Verification process
Every entry passes through three stages:
- Draft — written under a strict editorial rubric requiring an original-source citation for every claim and forbidding fabrication. Anything that cannot be verified against a primary source is left blank rather than guessed.
- Editor review — the project maintainer spot-checks page citations, runs the schema validator and terminology linter, and either merges the entry as "Editor-reviewed" or sends it back for revision.
- Community errata — via the public GitHub repository, corrections from any reader are accepted with a source citation; accepted errata transition the entry to "Community-corrected".
Practitioner review by named licensed acupuncturists or Dipl.OM holders is the aspirational next stage but is not yet in place. Entries marked "Practitioner-reviewed" will appear only when that program launches.
The permalink commitment
Once published, an entry's URL never changes. This is the single most basic precondition for Bencao Dian to function as a citable reference.
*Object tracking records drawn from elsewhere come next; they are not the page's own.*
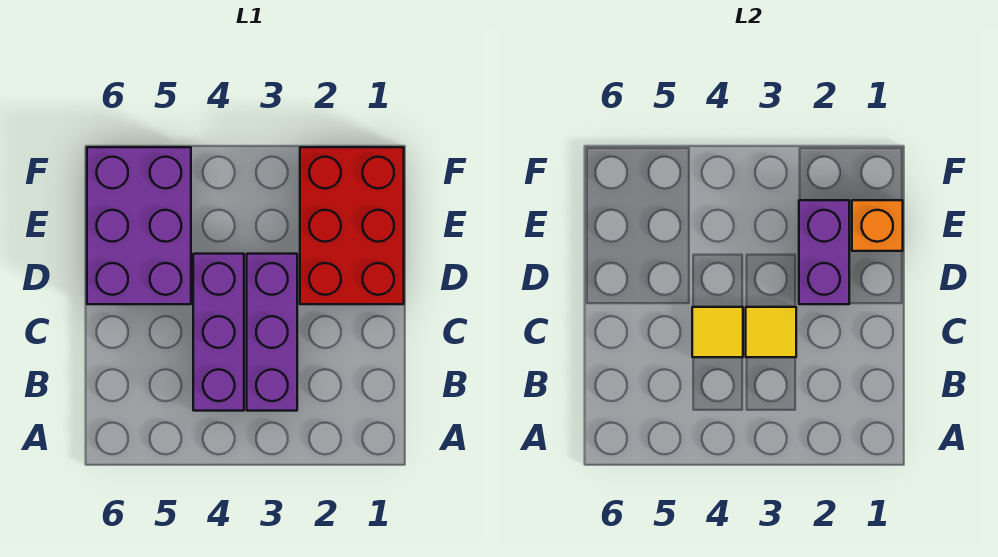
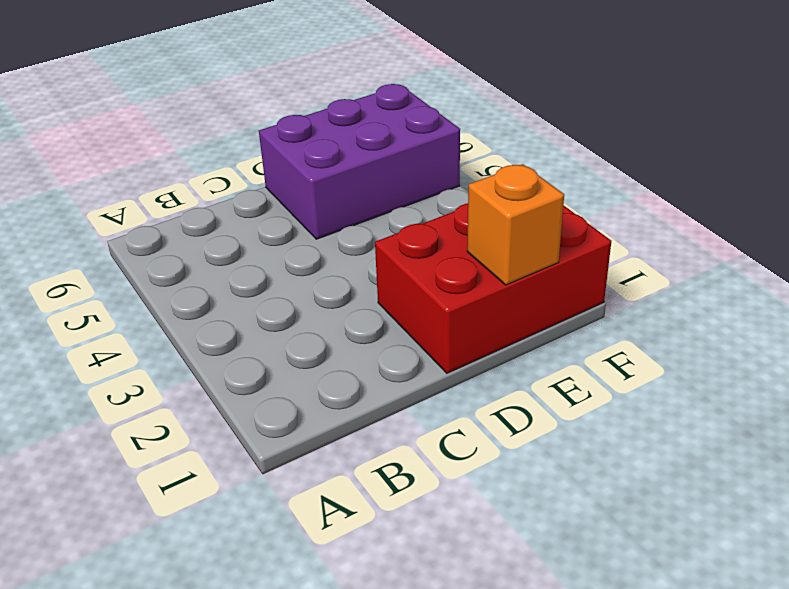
none -> purple brick B3:D3 level 1
none -> purple brick B4:D4 level 1

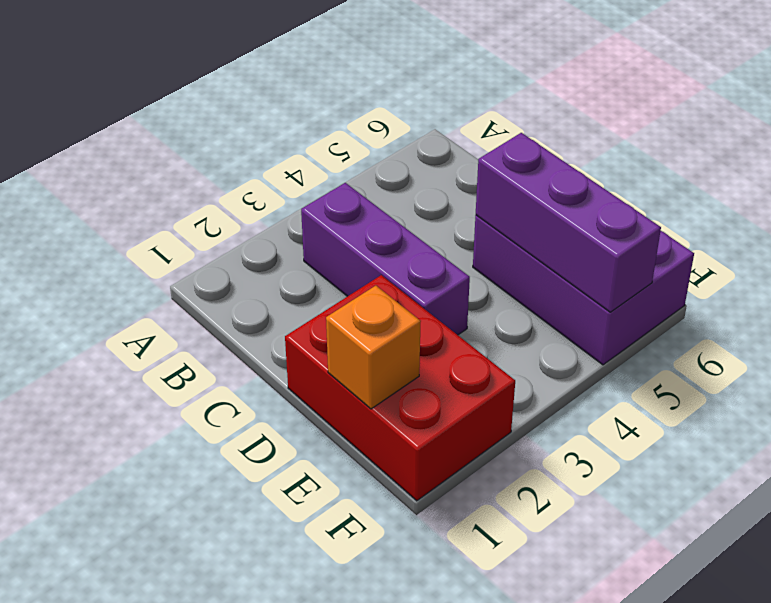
purple brick D5:F5 level 2 -> purple brick B4:D4 level 1
none -> yellow tile C3 level 2
none -> yellow tile C4 level 2

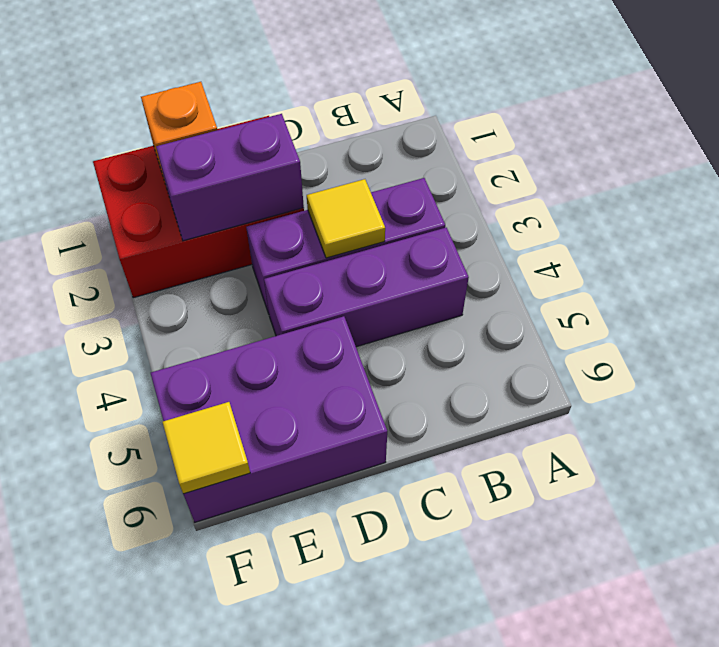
yellow tile F6 level 2 -> yellow tile C4 level 2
Concretely: paths take the form /en/herbs/gan-cao or /zh/formulas/si-jun-zi-tang, and the slug (the gan-cao or si-jun-zi-tang portion) is fixed once an entry is published. Entries may be deprecated or redirected, but they are never quietly moved to a new URL. Academic papers, clinical notes, teaching materials, other websites, and citations from large language models can all rely on these URLs still pointing to the same content a decade from now.
For citation templates, see How to Cite.
Revisions and errata
Content corrections are recorded in two forms:
- Silent fixes — typos, punctuation, obvious spelling errors may be corrected without public notice.
- Logged errata — any change touching the substance of an entry (dosages, herb combinations, contraindications, the wording of a classical citation, terminological choices) must be recorded in the public errata log in the format entry / old text / new text / source / date.
The purpose of the errata log is to allow any reader to trace the evolution of any published statement. This is the basic responsibility of any reference work that aspires to be cited.
What the badge means
Each entry displays a colored badge indicating its current editorial state:
- Draft: a working copy that has not yet cleared editorial review. Drafts stay inside the repository and are not published to the live site.
- Editor-reviewed: the editor has checked the entry against its original sources and run the schema validator before merging it under the Bencaodian Editorial byline. The most common state on the site.
- Community-corrected: at least one reader-submitted correction has been accepted into this entry.
- Practitioner-reviewed: reviewed by a named licensed practitioner whose credentials appear in the citation block. Aspirational state — not yet in active use.
- Historical reference: classical-source passages, included as scholarly reference with no clinical recommendation implied.